Wallce and Gromit in "The Curse of the Were-Rabbit" Starring: Peter Sallis, Helena Bonham Carter, clay. Directors: Steve Box, Nick Park. Writers: Nick Park, Steve Box, Bob Baker, Mark Burton.
Who doesn't like Wallace and Gromit, or any of Nick Park's stuff?   The seems pretty impossible, as the things are done with such charm and inventiveness that anyone who likes watching things should like watching the things that Nick Park does.  Wallace and Gromit, here making their big screen debut, have starred in (I think) three short films.   Everyone likes those films, and everyone likes Wallace and Gromit. 

The first thing you see, just before the movie, is an absolutely awful short film featuring the Penguins from the film Madagascar.   It’s an unfunny, frantic mess that (if nothing else) would make any film following it look good.   Fortunately, the short is immediately forgettable and luckily, the film following is good all on its own.

You know who the characters are, right?  Wallace is a cheese-obsessed inventor of gadgets, and Gromit is his silent dog who always manages to save whatever day Wallace has gotten them jammed into.  Or something.  The shorts are very funny and extremely clever.

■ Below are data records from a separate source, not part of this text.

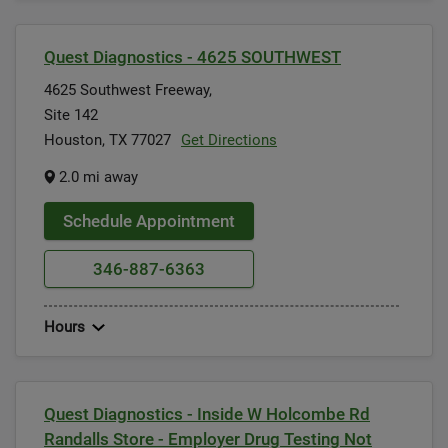
Quest Diagnostics - 4625 SOUTHWEST
4625 Southwest Freeway,
Site 142
Houston, TX 77027
Get Directions
2.0 mi away
Schedule Appointment
346-887-6363
Hours
Quest Diagnostics - Inside W Holcombe Rd
Randalls Store - Employer Drug Testing Not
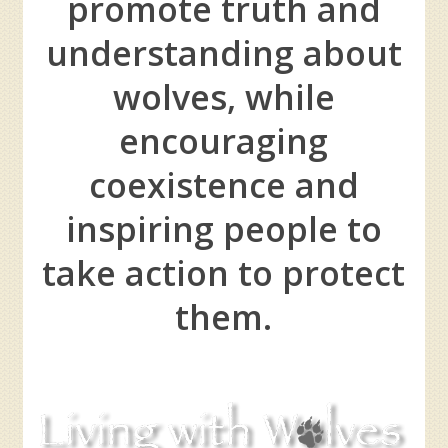
promote truth and
understanding about
wolves, while
encouraging
coexistence and
inspiring people to
take action to protect
them.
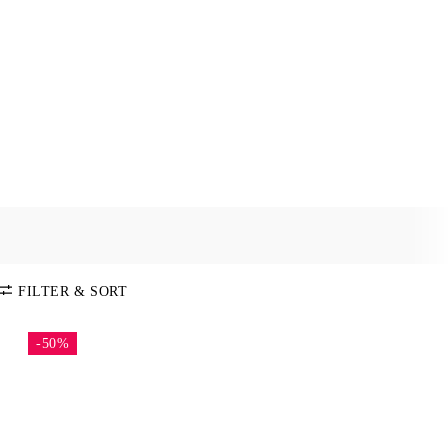
FILTER & SORT
-50%
SORT BY
Default
COLOR
Price:
Low-High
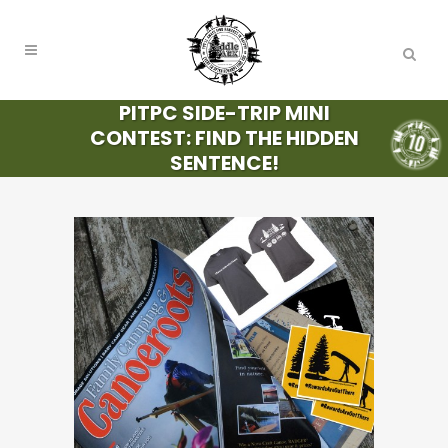
PITPC SIDE-TRIP MINI
CONTEST: FIND THE HIDDEN
SENTENCE!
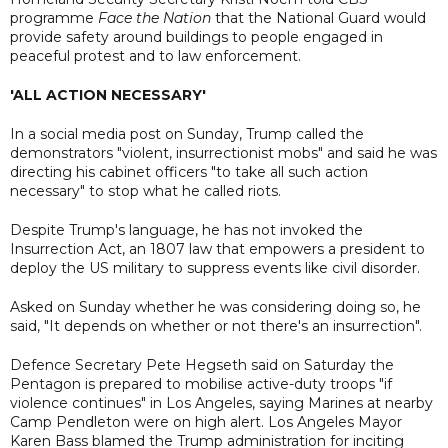
programme
Face the Nation
that the National Guard would
provide safety around buildings to people engaged in
peaceful protest and to law enforcement.
'ALL ACTION NECESSARY'
In a social media post on Sunday, Trump called the
demonstrators "violent, insurrectionist mobs" and said he was
directing his cabinet officers "to take all such action
necessary" to stop what he called riots.
Despite Trump's language, he has not invoked the
Insurrection Act, an 1807 law that empowers a president to
deploy the US military to suppress events like civil disorder.
Asked on Sunday whether he was considering doing so, he
said, "It depends on whether or not there's an insurrection".
Defence Secretary Pete Hegseth said on Saturday the
Pentagon is prepared to mobilise active-duty troops "if
violence continues" in Los Angeles, saying Marines at nearby
Camp Pendleton were on high alert. Los Angeles Mayor
Karen Bass blamed the Trump administration for inciting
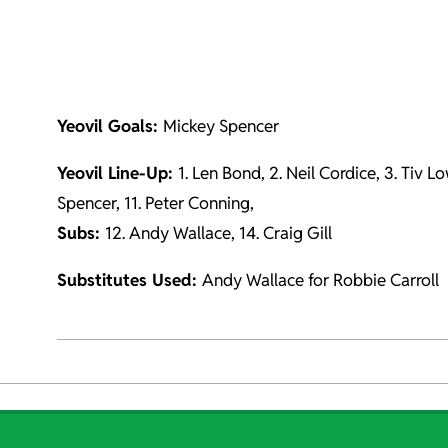
Yeovil Goals:
Mickey Spencer
Yeovil Line-Up:
1. Len Bond, 2. Neil Cordice, 3. Tiv L
Spencer, 11. Peter Conning,
Subs:
12. Andy Wallace, 14. Craig Gill
Substitutes Used:
Andy Wallace for Robbie Carroll
2021-
10-
04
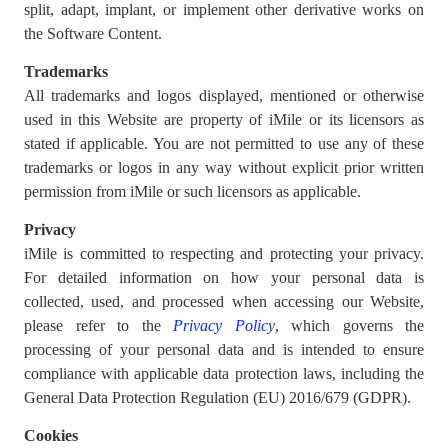
split, adapt, implant, or implement other derivative works on
the Software Content.
Trademarks
All trademarks and logos displayed, mentioned or otherwise
used in this Website are property of iMile or its licensors as
stated if applicable. You are not permitted to use any of these
trademarks or logos in any way without explicit prior written
permission from iMile or such licensors as applicable.
Privacy
iMile is committed to respecting and protecting your privacy.
For detailed information on how your personal data is
collected, used, and processed when accessing our Website,
please refer to the
Privacy Policy
, which governs the
processing of your personal data and is intended to ensure
compliance with applicable data protection laws, including the
General Data Protection Regulation (EU) 2016/679 (GDPR).
Cookies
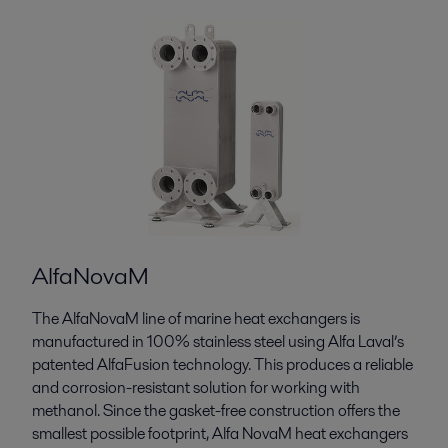
AlfaNovaM
The AlfaNovaM line of marine heat exchangers is
manufactured in 100% stainless steel using Alfa Laval’s
patented AlfaFusion technology. This produces a reliable
and corrosion-resistant solution for working with
methanol. Since the gasket-free construction offers the
smallest possible footprint, Alfa NovaM heat exchangers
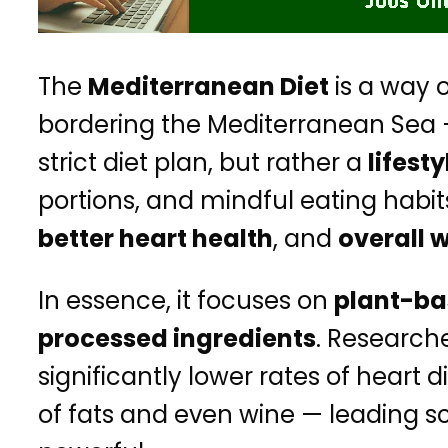
The
Mediterranean Diet
is a way o
bordering the Mediterranean Sea — 
strict diet plan, but rather a
lifesty
portions, and mindful eating habi
better heart health
, and
overall 
In essence, it focuses on
plant-ba
processed ingredients
. Research
significantly lower rates of hea
of fats and even wine — leading sc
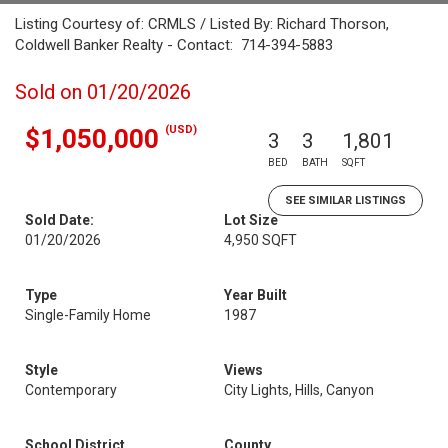
Listing Courtesy of: CRMLS / Listed By: Richard Thorson,
Coldwell Banker Realty - Contact: 714-394-5883
Sold on 01/20/2026
(USD)
$1,050,000
3
3
1,801
BED
BATH
SQFT
SEE SIMILAR LISTINGS
Sold Date:
Lot Size
01/20/2026
4,950 SQFT
Type
Year Built
Single-Family Home
1987
Style
Views
Contemporary
City Lights, Hills, Canyon
School District
County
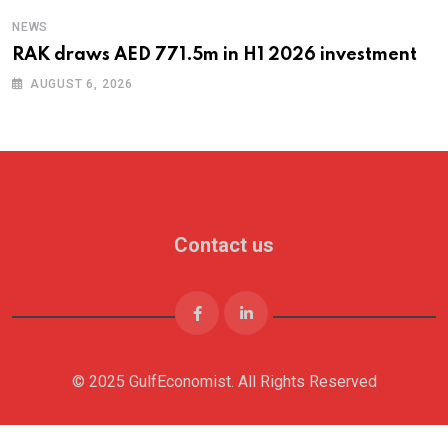
NEWS
RAK draws AED 771.5m in H1 2026 investment
AUGUST 6, 2026
Contact us
© 2025 GulfEconomist. All Rights Reserved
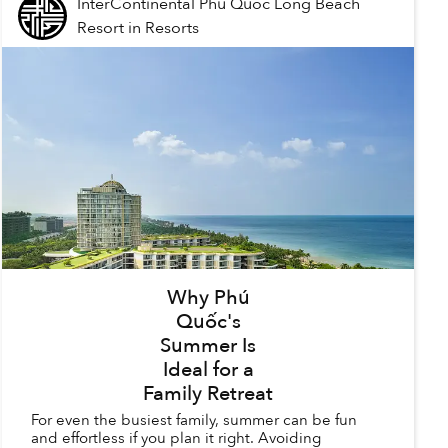
InterContinental Phu Quoc Long Beach
Resort
in
Resorts
Why Phú
Quốc's
Summer Is
Ideal for a
Family Retreat
For even the busiest family, summer can be fun
and effortless if you plan it right. Avoiding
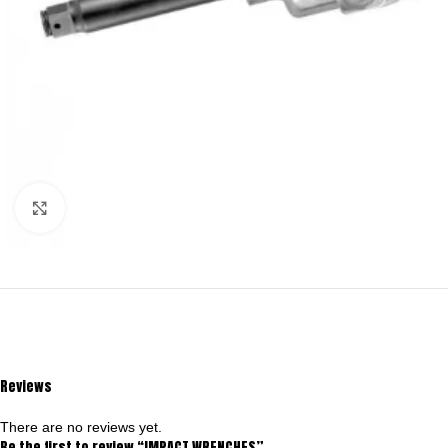
Click to enlarge
Reviews
There are no reviews yet.
Be the first to review “IMPACT WRENCHES”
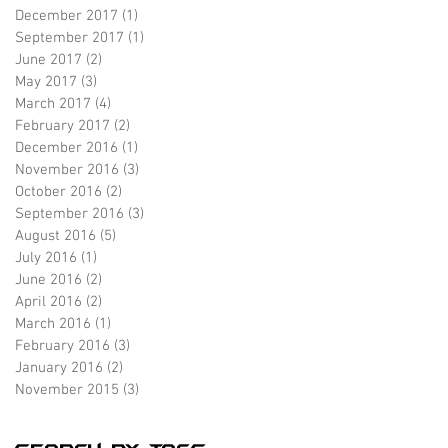
December 2017
(1)
1 post
September 2017
(1)
1 post
June 2017
(2)
2 posts
May 2017
(3)
3 posts
March 2017
(4)
4 posts
February 2017
(2)
2 posts
December 2016
(1)
1 post
November 2016
(3)
3 posts
October 2016
(2)
2 posts
September 2016
(3)
3 posts
August 2016
(5)
5 posts
July 2016
(1)
1 post
June 2016
(2)
2 posts
April 2016
(2)
2 posts
March 2016
(1)
1 post
February 2016
(3)
3 posts
January 2016
(2)
2 posts
November 2015
(3)
3 posts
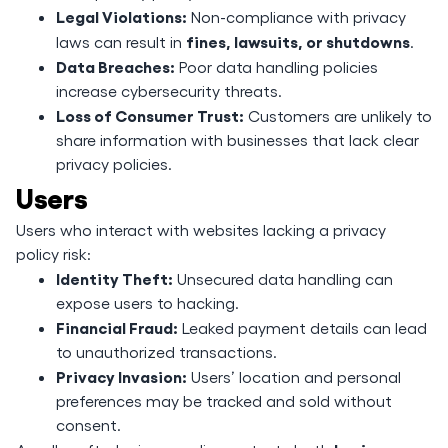
Legal Violations:
Non-compliance with privacy
fines, lawsuits, or shutdowns
laws can result in
.
Data Breaches:
Poor data handling policies
increase cybersecurity threats.
Loss of Consumer Trust:
Customers are unlikely to
share information with businesses that lack clear
privacy policies.
Users
Users who interact with websites lacking a privacy
policy risk:
Identity Theft:
Unsecured data handling can
expose users to hacking.
Financial Fraud:
Leaked payment details can lead
to unauthorized transactions.
Privacy Invasion:
Users’ location and personal
preferences may be tracked and sold without
consent.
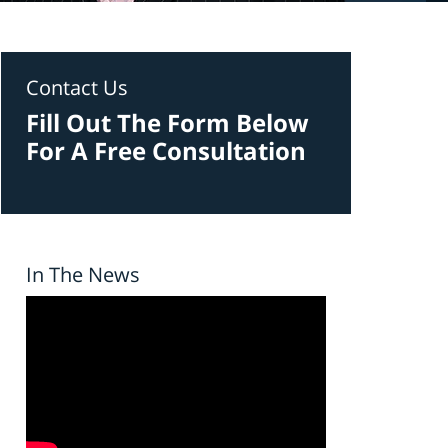
Contact Us
Fill Out The Form Below
For A Free Consultation
In The News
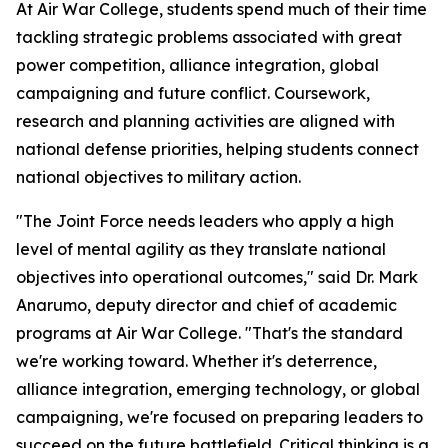
At Air War College, students spend much of their time
tackling strategic problems associated with great
power competition, alliance integration, global
campaigning and future conflict. Coursework,
research and planning activities are aligned with
national defense priorities, helping students connect
national objectives to military action.
"The Joint Force needs leaders who apply a high
level of mental agility as they translate national
objectives into operational outcomes," said Dr. Mark
Anarumo, deputy director and chief of academic
programs at Air War College. "That's the standard
we're working toward. Whether it's deterrence,
alliance integration, emerging technology, or global
campaigning, we're focused on preparing leaders to
succeed on the future battlefield. Critical thinking is a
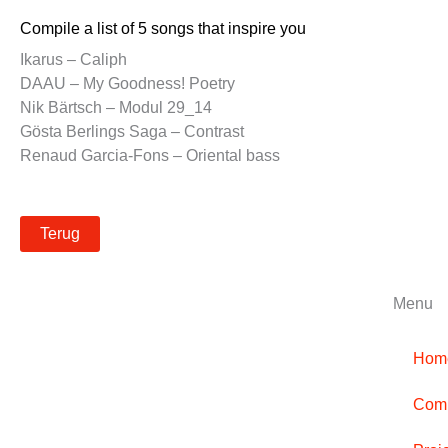
Compile a list of 5 songs that inspire you
Ikarus – Caliph
DAAU – My Goodness! Poetry
Nik Bärtsch – Modul 29_14
Gösta Berlings Saga – Contrast
Renaud Garcia-Fons – Oriental bass
Terug
Menu
Hom
Comp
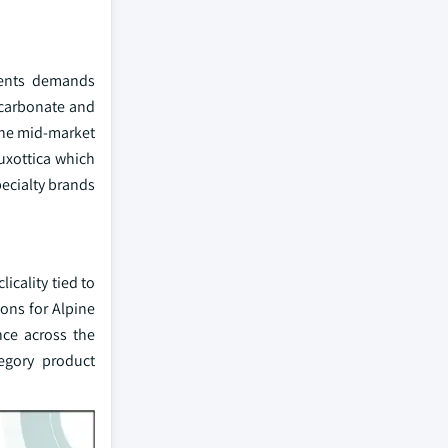
nments demands
lycarbonate and
the mid-market
Luxottica which
pecialty brands
icality tied to
ons for Alpine
nce across the
egory product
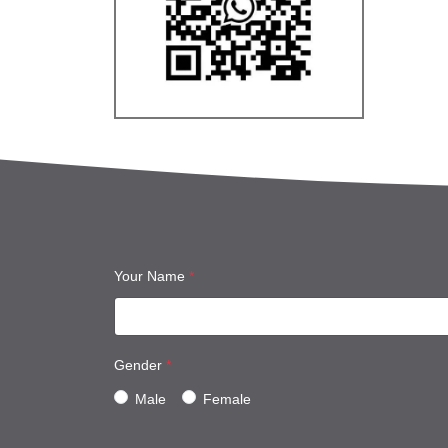
Your Name
*
Gender
*
Male
Female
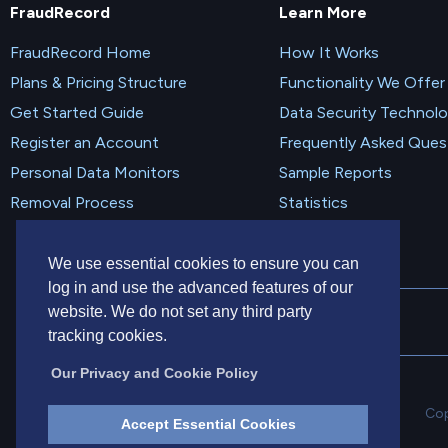
FraudRecord
Learn More
FraudRecord Home
How It Works
Plans & Pricing Structure
Functionality We Offer
Get Started Guide
Data Security Technol
Register an Account
Frequently Asked Ques
Personal Data Monitors
Sample Reports
Removal Process
Statistics
We use essential cookies to ensure you can
log in and use the advanced features of our
website. We do not set any third party
tracking cookies.
Our Privacy and Cookie Policy
Cop
Accept Essential Cookies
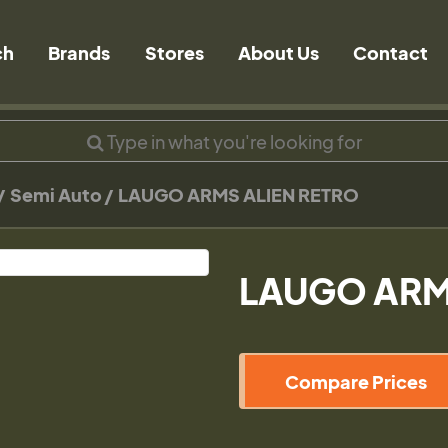
ch
Brands
Stores
About Us
Contact
Semi Auto
LAUGO ARMS ALIEN RETRO
LAUGO ARM
Compare Prices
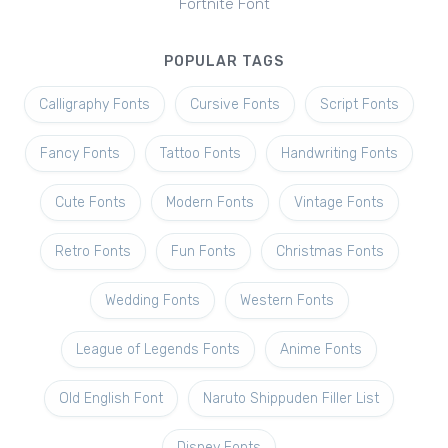
Fortnite Font
POPULAR TAGS
Calligraphy Fonts
Cursive Fonts
Script Fonts
Fancy Fonts
Tattoo Fonts
Handwriting Fonts
Cute Fonts
Modern Fonts
Vintage Fonts
Retro Fonts
Fun Fonts
Christmas Fonts
Wedding Fonts
Western Fonts
League of Legends Fonts
Anime Fonts
Old English Font
Naruto Shippuden Filler List
Disney Fonts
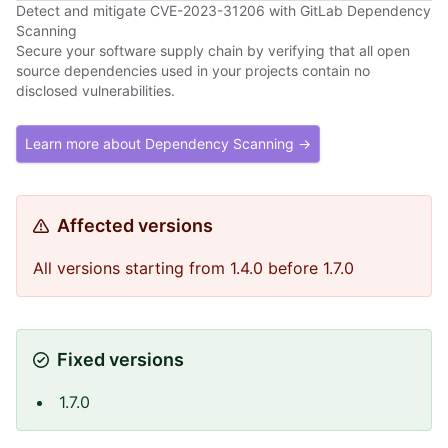
Detect and mitigate CVE-2023-31206 with GitLab Dependency
Scanning
Secure your software supply chain by verifying that all open
source dependencies used in your projects contain no
disclosed vulnerabilities.
Learn more about Dependency Scanning →
Affected versions
All versions starting from 1.4.0 before 1.7.0
Fixed versions
1.7.0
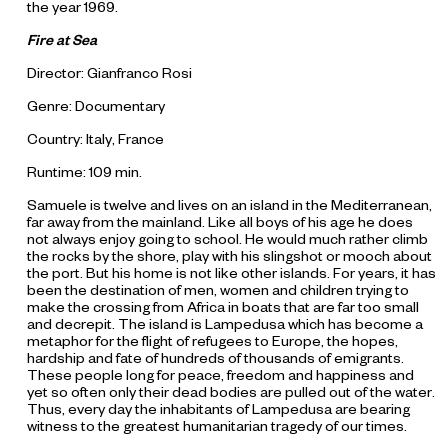
the year 1969.
F
ire
at S
ea
Director: Gianfranco Rosi
Genre: Documentary
Country: Italy, France
Runtime: 109 min.
Samuele is twelve and lives on an island in the Mediterranean,
far away from the mainland. Like all boys of his age he does
not always enjoy going to school. He would much rather climb
the rocks by the shore, play with his slingshot or mooch about
the port. But his home is not like other islands. For years, it has
been the destination of men, women and children trying to
make the crossing from Africa in boats that are far too small
and decrepit. The island is Lampedusa which has become a
metaphor for the flight of refugees to Europe, the hopes,
hardship and fate of hundreds of thousands of emigrants.
These people long for peace, freedom and happiness and
yet so often only their dead bodies are pulled out of the water.
Thus, every day the inhabitants of Lampedusa are bearing
witness to the greatest humanitarian tragedy of our times.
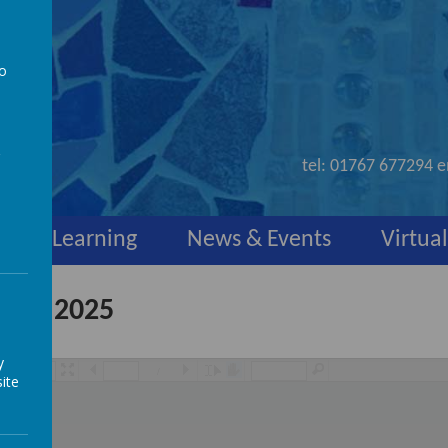
to
nd
a
tel:
01767 677294
e
y
Learning
News & Events
Virtual
uary 2025
y
/
ite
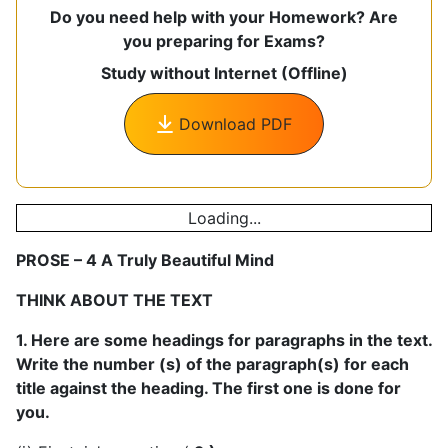
Do you need help with your Homework? Are
you preparing for Exams?
Study without Internet (Offline)
Download PDF
Loading...
PROSE – 4 A Truly Beautiful Mind
THINK ABOUT THE TEXT
1. Here are some headings for paragraphs in the text.
Write the number (s) of the paragraph(s) for each
title against the heading. The first one is done for
you.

Like Corpse Bride, Curse of the Were-Rabbit is made using a very time-consuming and painstaking technique (in this case, clay animation).  Also like Corpse Bride, the film-makers decided that just being technically clever wasn’t enough, and they fashioned a funny, interesting story populated by funny, interesting characters.   The writing is excellent throughout (one of the screenwriters, Bob Baker, wrote several episodes of Doctor Who).   And there are tons and tons of puns and visual jokes, so many that it would probably take several viewings to catch them all.     One that I just barely caught shows the film’s heroine (Helena Bonham Carter in her second animated role to be reviewed here) briefly framed by angel wings and a halo (part of the décor in the church where a town meeting is being held).  The next shot shows the film’s villain turning to face her.   Just behind him are folks with red scythes, held just so he appears to have devil’s horns.    The whole thing probably lasts less than a second.  And more importantly, it’s not dwelt on, it’s just there if you notice it and if you don’t, you’ll still love the film.   (I hate it when film-makers feel they have to shove my face in some clever reference they’ve concocted.)

Those things are just surface, though.   The surface throughout is very clever and full of stuff like that.   What makes it even  better is that the story is just as engaging and portrayed in a very clever way.    The film kept me guessing right on through to the big reveal, and kept my attention throughout. 

My only complaint might be that the chase scene at the end went on a bit long, and it didn’t help when Gromit and his foe (the villain’s dog) stopped dead in the middle of everything to fish for change to start up a carnival ride.    (It makes sense in the film, trust me.)   The film just came to a complete halt then, and I understand the cleverness of it, but I don’t think it worked.  Fortunately, the film recovers; a lesser film would have fallen over dead.

And, after a while, the characters start to look really, really weird.   Almost…disturbingly so.   I know this sounds odd coming from someone who thought the Corpse Bride was a beautiful woman, but honestly, after a while all the characters start to look like they were squeezed from a tube.  (Granted, they probably were in real life, but still.)  And the main villain (I can't remember the character's name--Ralph Fiennes did the voice) looks like Bert from Sesame Street.  Well, they say Bert Is Evil. 

So, those tiny, tiny, tiny caveats aside, this is movie is terrific fun.   I’m starting to think that Fall is definitely the best time for movies (at least for me.  You youngsters might feel differently).  First Corpse Bride, now Wallace and Gromit.   And the new Harry Potter movie looks pretty cool, too.   I guess I’m not really a Summer person after all.

Wallace and Gromit:  Highly recommended.